Apache Drill User

Keeping track of Apache Drill. From geeks, for geeks.

0 notes &

Chime In on Drill

How would you use Drill?

What questions or comments do you have about the design of Drill? 

What are your thoughts or suggestions for the Drill community?

The Bay Area Apache Drill User group is going to meet in San Jose, California next Monday 24 February at 6pm, and where ever you may live, we want to hear from you.

Please tweet your ideas or comments using the hashtag #drilltalk by Monday evening Pacific time (you can follow Drill on Twitter as @ApacheDrill).  Or add a comment or question here.

We’ll select several comments and questions and feed them into the discussion on Monday night. Look for a video of the evening after the event to see if your input is included. The link to the meet-up site is

http://bit.ly/1gB2E6p

And to get you thinking about how you’d use Drill, I recently asked Michael Hausenblas (MapR Chief Data Engineer and Drill contributor) for his thoughts looking forward to what Drill will do:

“Apache Drill allows business analysts to query heterogeneous data sources at scale, in a time-efficient and familiar way.

* Heterogeneous data sources … no matter if the data resides in existing relational databases (such as Oracle DB, MySQL, etc.), in a NoSQL database such as MongoDB or is available as Apache Hadoop-native, that is, in HDFS, MapR-FS or HBase, Apache Drill queries the data in-situ, By querying the data where it sits, there is no ETL process required to move the data into a central location as is usual in a data warehouse setting.

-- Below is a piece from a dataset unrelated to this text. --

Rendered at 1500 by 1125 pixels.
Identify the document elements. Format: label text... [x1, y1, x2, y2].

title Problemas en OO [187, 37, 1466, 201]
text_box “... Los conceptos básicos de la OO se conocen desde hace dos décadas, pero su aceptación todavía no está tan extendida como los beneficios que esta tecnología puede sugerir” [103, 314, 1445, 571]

  • At scale … Drill works well for small-sized datasets (a few gigabytes) but also scales out to the terabyte and petabyte range, depending only on the number of machines available in a cluster (hence dictating the degree of parallelism at which a query can be executed.
  • Time-efficient … this means two things in the context of Drill:
  1. Because there is no ETL step involved, the data can be queried directly where it is located
  2. Due to the style the query is executed (based on Google Dremel’s multi-level execution tree, in-memory, streaming operators ,etc.) with Drill the response times are typically in the low seconds. This rapid response time is possible even on large datasets, which means it is well suited for low-latency application scenarios. Imagine someone sitting in front of a BI tool clicking on a button, expecting an answer immediately rather than the minutes or hours generally expected from MapReduce-based systems.
  • Familiar way … on the one hand this means that standard query interfaces such as full SQL supported are guaranteed with Drill (no matter if the data resides in a strongly-typed datasource such as a RDBMS or exists as JSON files in, say, HDFS) but also that ad-hoc queries are possible.”

 With those thoughts about Drill in mind, what are your ideas about how you’d use it?

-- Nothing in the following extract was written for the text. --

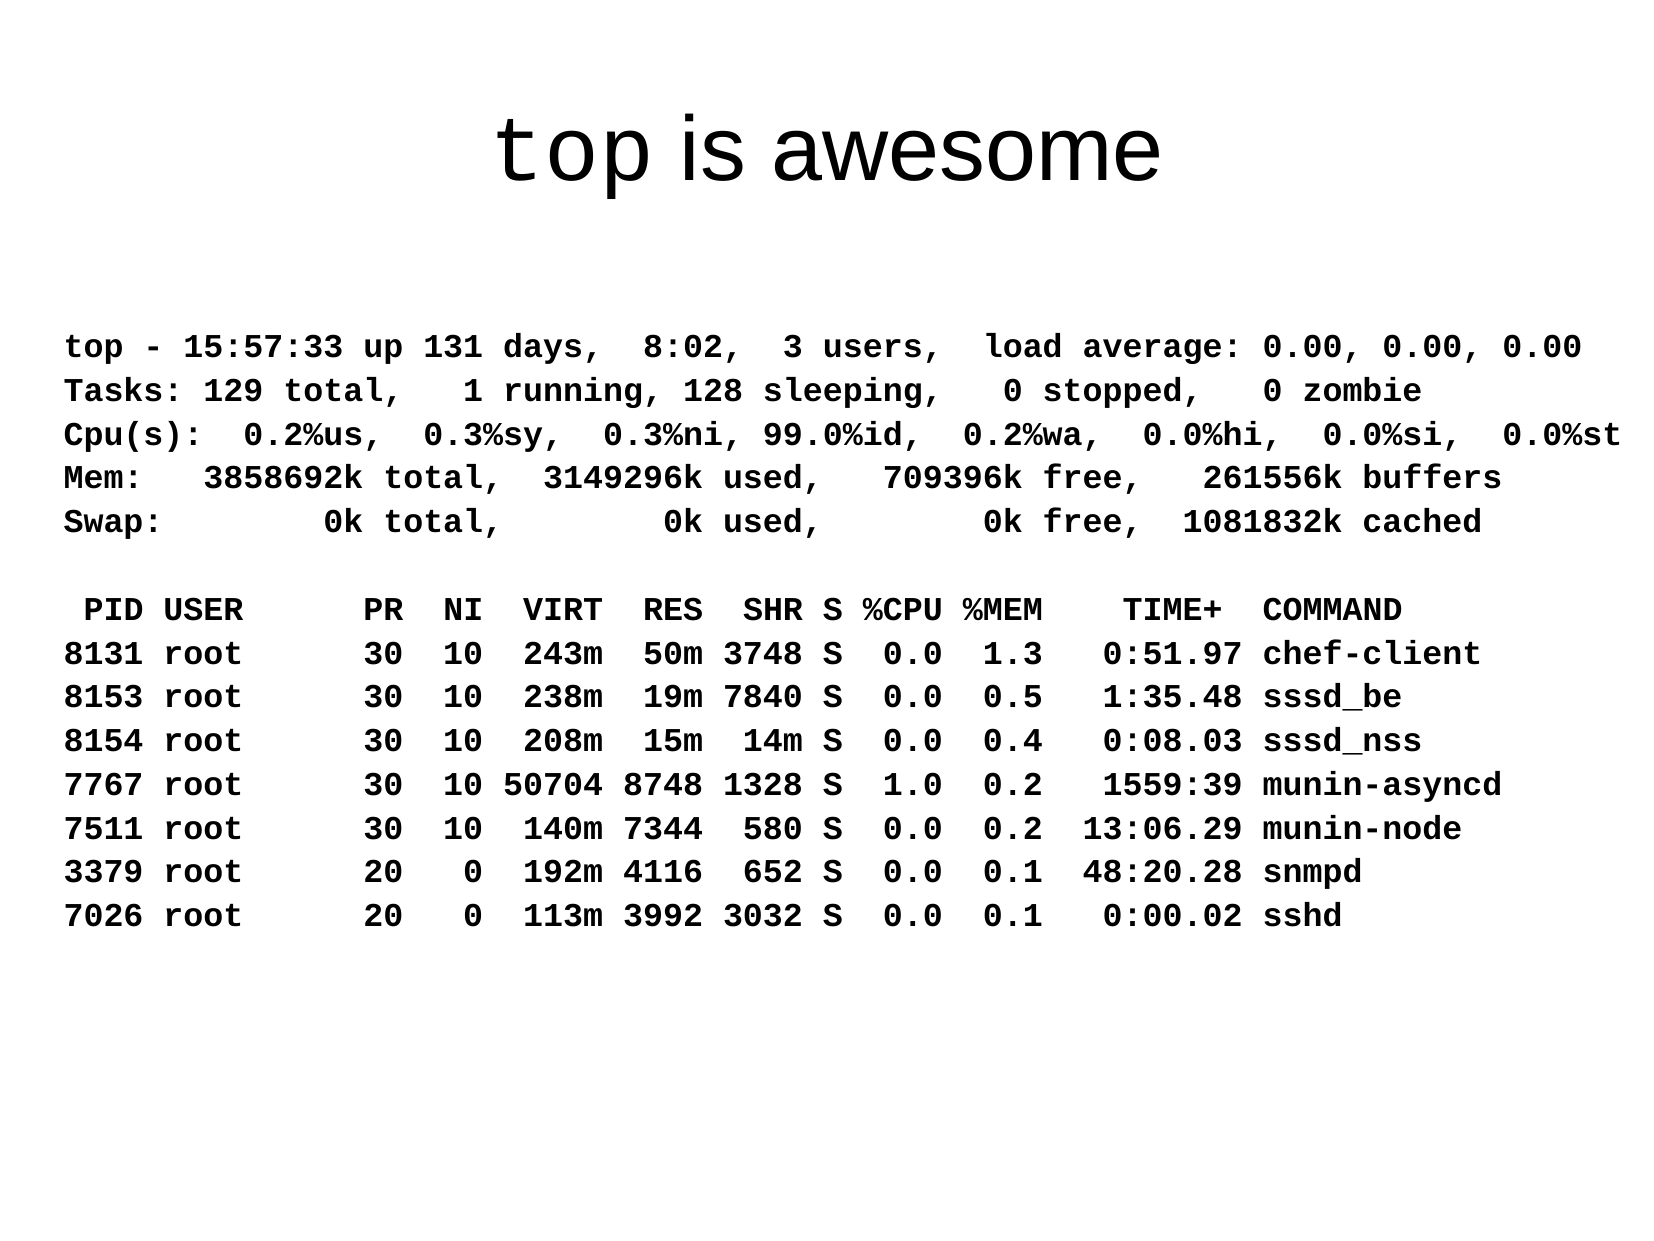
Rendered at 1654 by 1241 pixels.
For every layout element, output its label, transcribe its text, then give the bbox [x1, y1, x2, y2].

title top is awesome [82, 49, 1571, 257]
list top - 15:57:33 up 131 days, 8:02, 3 users, load average: 0.00, 0.00, 0.00 Tasks: 129 total, 1 running, 128 sleeping, 0 stopped, 0 zombie Cpu(s): 0.2%us, 0.3%sy, 0.3%ni, 99.0%id, 0.2%wa, 0.0%hi, 0.0%si, 0.0%st Mem: 3858692k total, 3149296k used, 709396k free, 261556k buffers Swap: 0k total, 0k used, 0k free, 1081832k cached PID USER PR NI VIRT RES SHR S %CPU %MEM TIME+ COMMAND 8131 root 30 10 243m 50m 3748 S 0.0 1.3 0:51.97 chef-client 8153 root 30 10 238m 19m 7840 S 0.0 0.5 1:35.48 sssd_be 8154 root 30 10 208m 15m 14m S 0.0 0.4 0:08.03 sssd_nss 7767 root 30 10 50704 8748 1328 S 1.0 0.2 1559:39 munin-asyncd 7511 root 30 10 140m 7344 580 S 0.0 0.2 13:06.29 munin-node 3379 root 20 0 192m 4116 652 S 0.0 0.1 48:20.28 snmpd 7026 root 20 0 113m 3992 3032 S 0.0 0.1 0:00.02 sshd [63, 330, 1654, 934]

Tweet your comments/questions with hashtag #drilltalk and @ApacheDrill to join the discussion on Monday. 

 

0 notes &

Congratulations New Apache Drill Committers & Mentor

by Ellen Friedman on Twitter as @Ellen_Friedman

As we welcome the new year, Apache Drill has two new committers: Timothy Chen and Julian Hyde.  Their hard work on behalf of Drill has earned the notice and gratitude of the project and community.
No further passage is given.